Infact, in 1996 there were 8000 american public companies, yet today that number sits at around 3700. And the reason why is two fold. One is that a lot of large companies worth hundreds of millions or billions of dollars, do not wish to face any sort of public scrutiny and more regulation than private companies. In fact there’s a long list of ceo’s like elon musk that very much regret taking their companies public.
But another reason why there are less public companies today is that a lot of the ‘smaller’ billion dollar companies get bought up by the litany of trillion dollar corporations. It seems that almost everyday there is some sort of billion dollar acquisition by a private equity firm that no one has heard of, yet owns hundreds of billions of dollars in assets, or a giant tech company buys out a tiny 1 billion dollar smaller tech company, to gain control of their IP and assets.
All i'm trying to say is that Initial public offerings on the stock market are falling off a cliff to all time lows year after year. And so, there are less companies to invest in, yet there’s more money in the stock market. Meaning that companies' market caps and valuations should theoretically keep soaring, the longer this trend goes on.
There are also a few other things going on with the investing economy that are a bit worrisome to the larger economy as a whole. You see, when the world stops innovating, or an investment environment becomes very risky, two things happen. One, investors put more of their money into the largest companies in the world, because they are too big to fail, and sometimes even pay a safe dividend back to the investor. Two, investors put their money into an investment sector that is arguably the oldest investment vehicle in the world, and that is real estate.

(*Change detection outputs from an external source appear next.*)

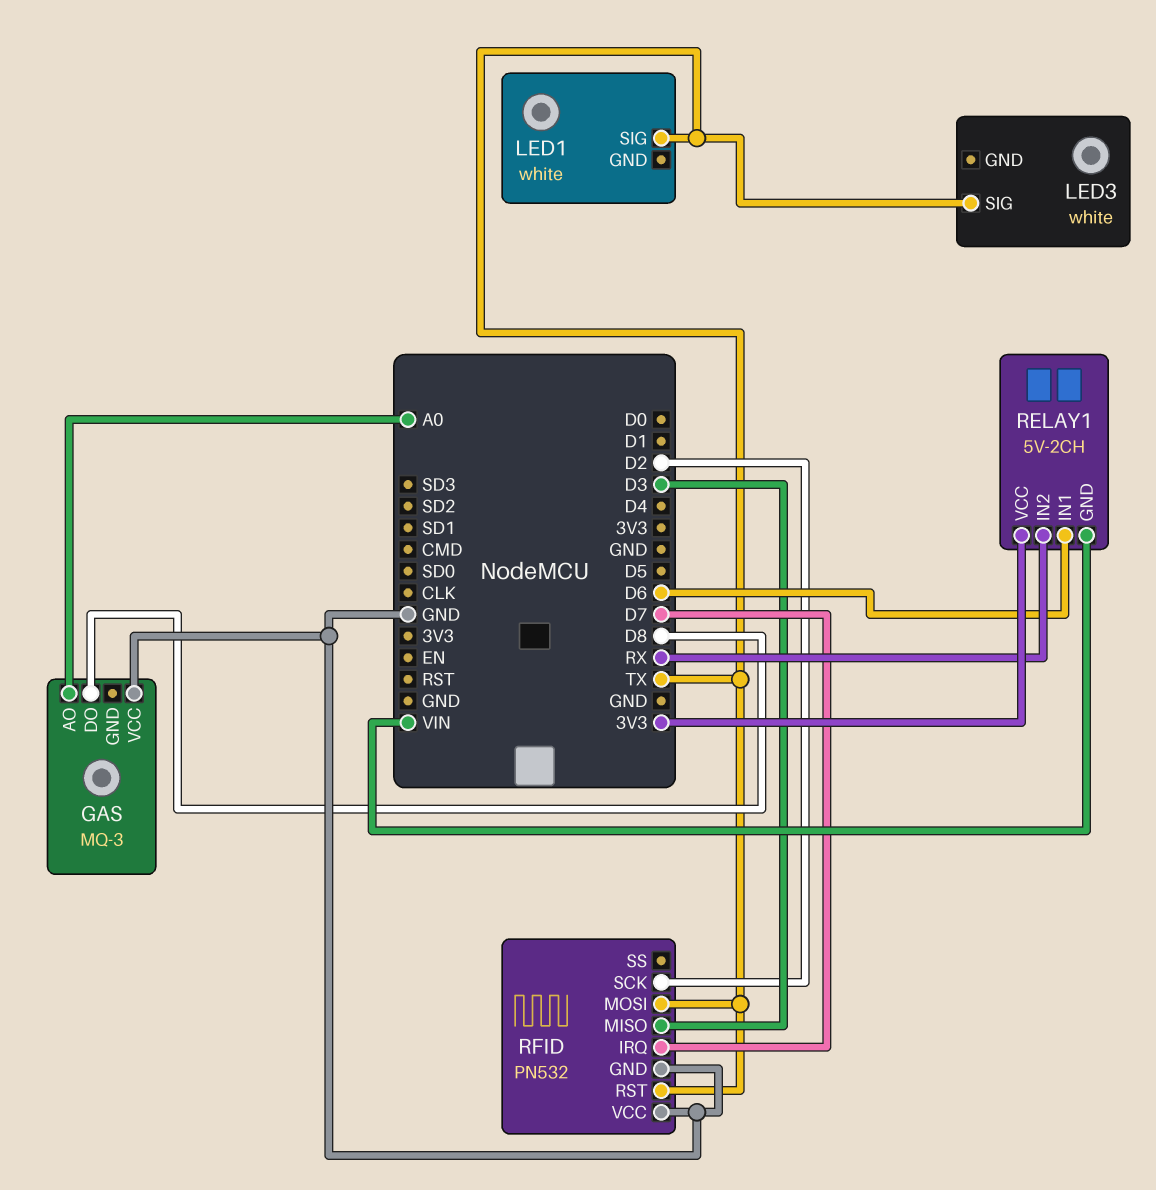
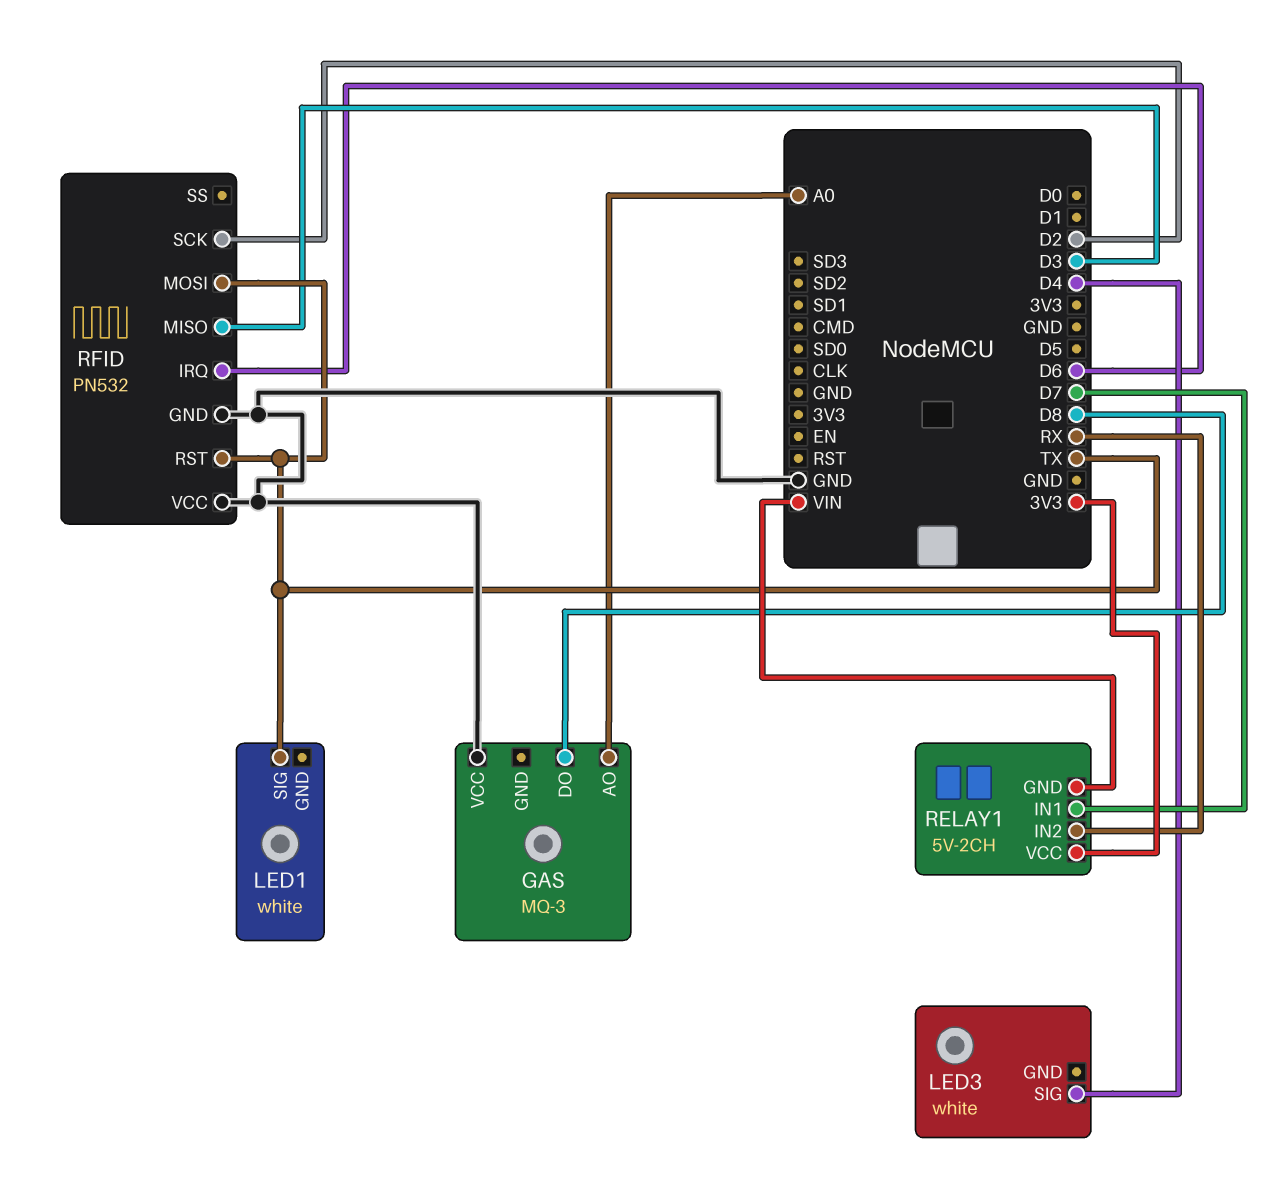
LED3 pin SIG: TX -> D4
RELAY1 pin IN1: D6 -> D7
RFID pin IRQ: D7 -> D6

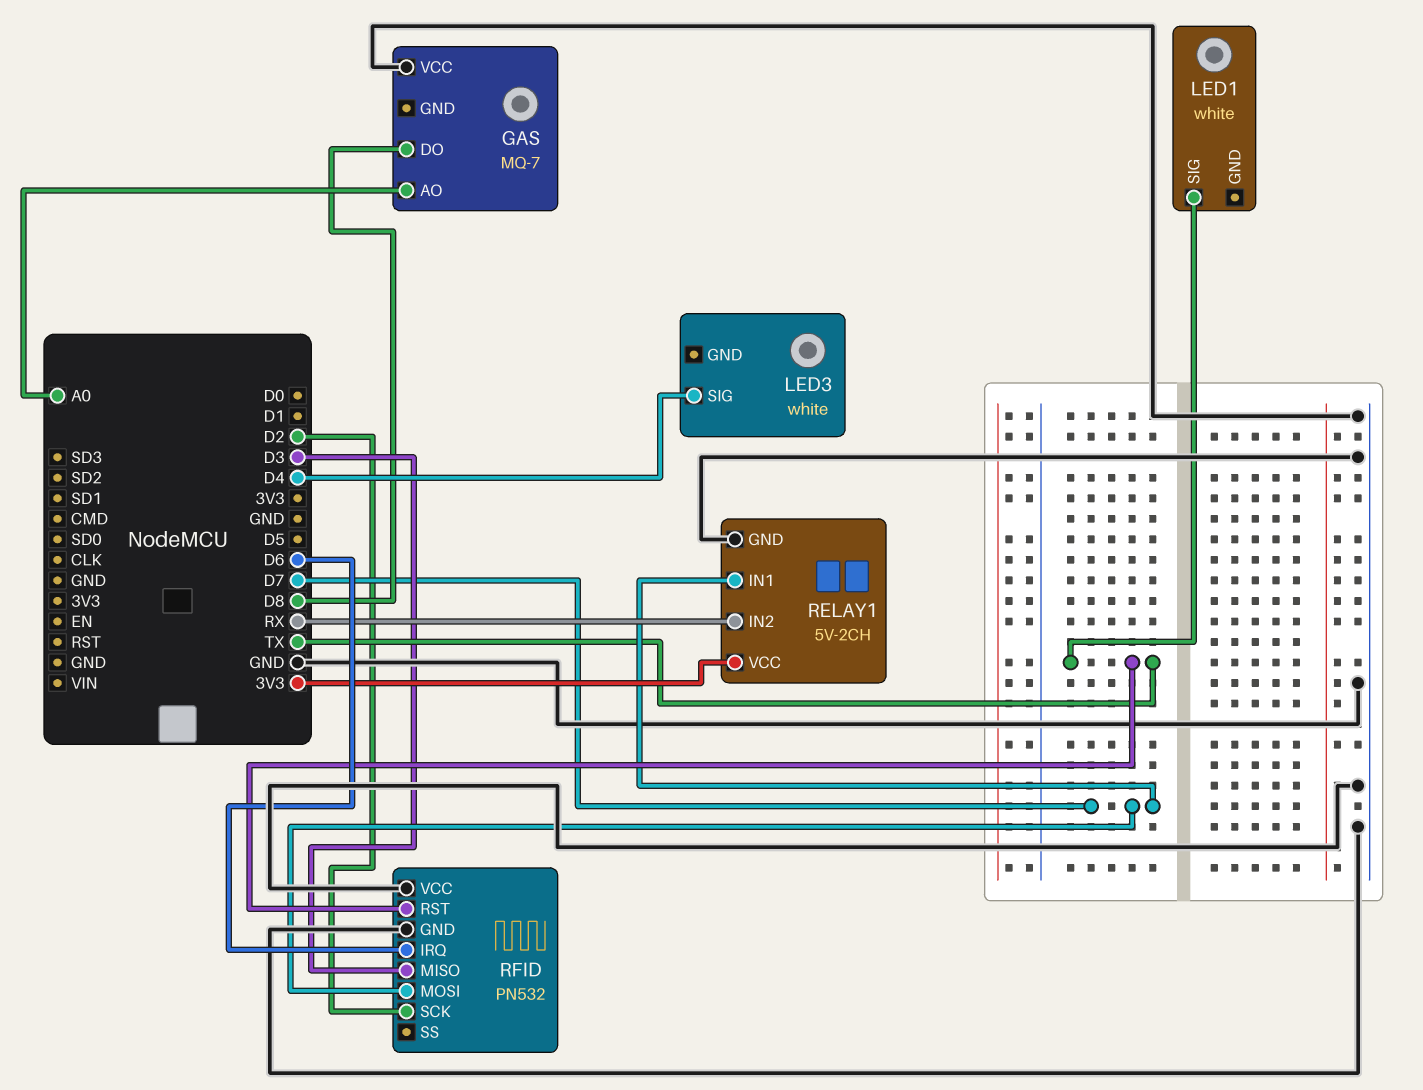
GAS: MQ-3 -> MQ-7
RELAY1 pin GND: VIN -> GND
RFID pin MOSI: TX -> D7

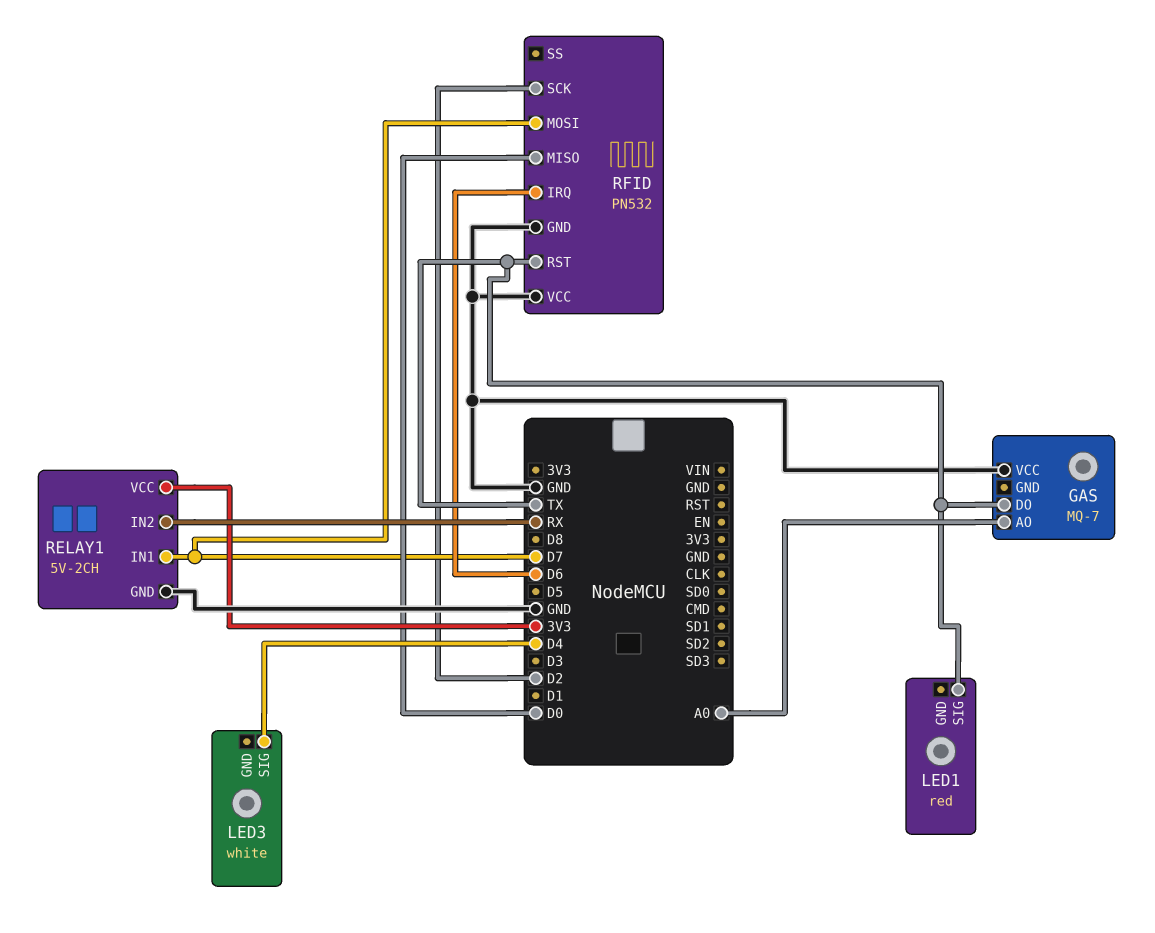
GAS pin DO: D8 -> TX
LED1: white -> red
RFID pin MISO: D3 -> D0

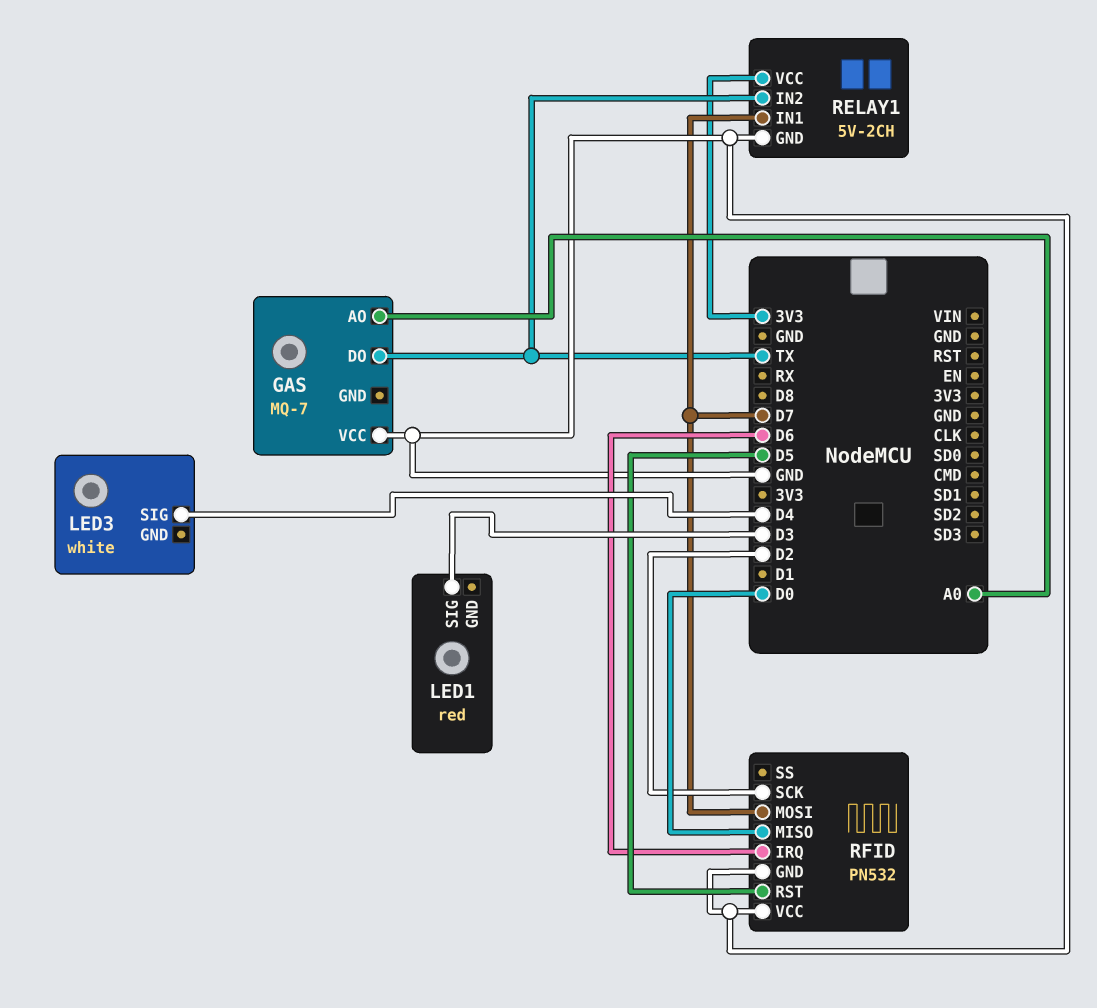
LED1 pin SIG: TX -> D3
RELAY1 pin IN2: RX -> TX
RFID pin RST: TX -> D5

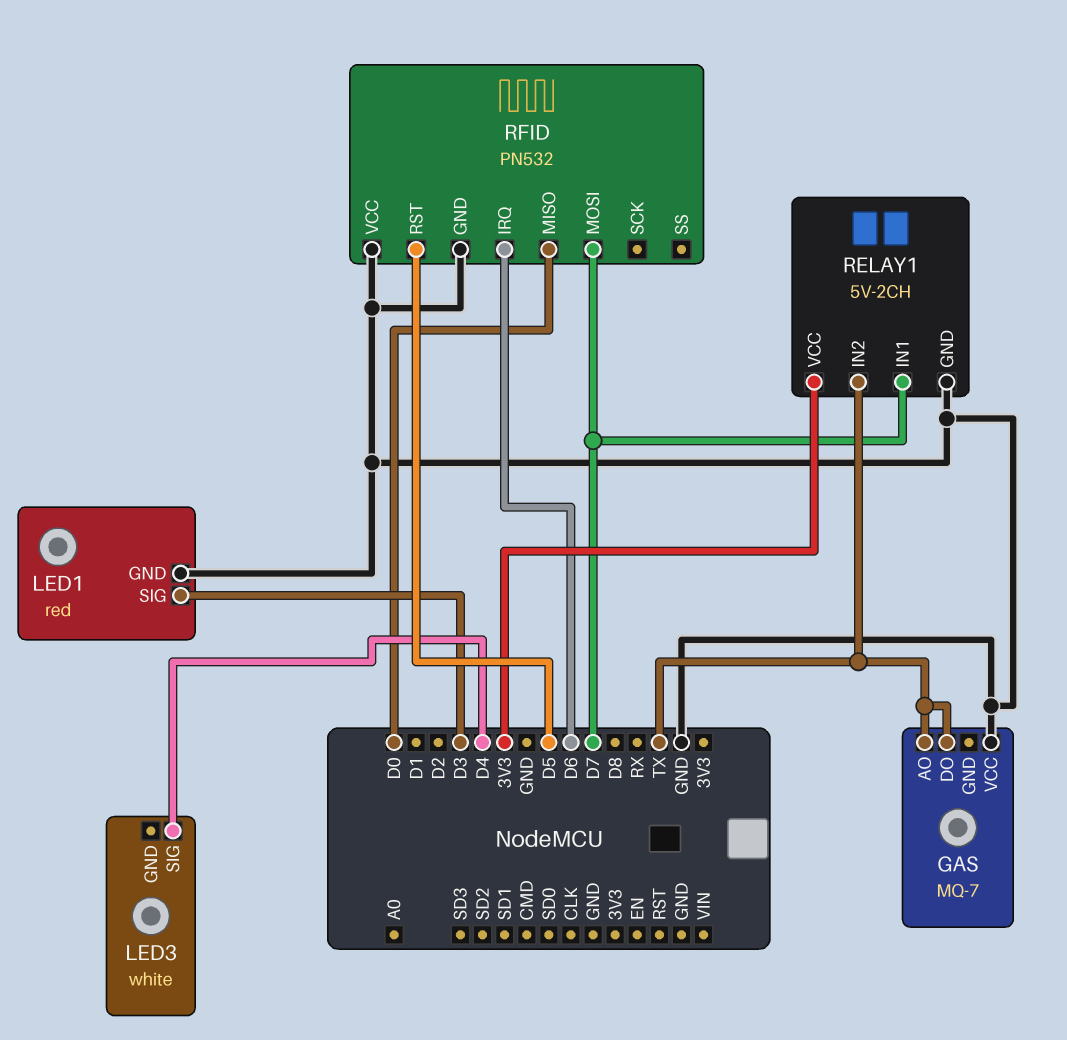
GAS pin AO: A0 -> TX
LED1 pin GND: none -> GND
RFID pin SCK: D2 -> none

Lets say you are a large corporation, and you have so much money in the bank, that you don't know what to do with it. Do you buy up smaller companies to try to make yourself a monopoly? Well yes, but you still have money leftover. Do you put that money into research and development which would hire thousands of new people and be better for the middle class? Pfft no. Thats way to risky. You cant spend a billion dollars to do that even if you have hundreds of billions in an assortment of banks all over the world. And who cares about the middle class, right?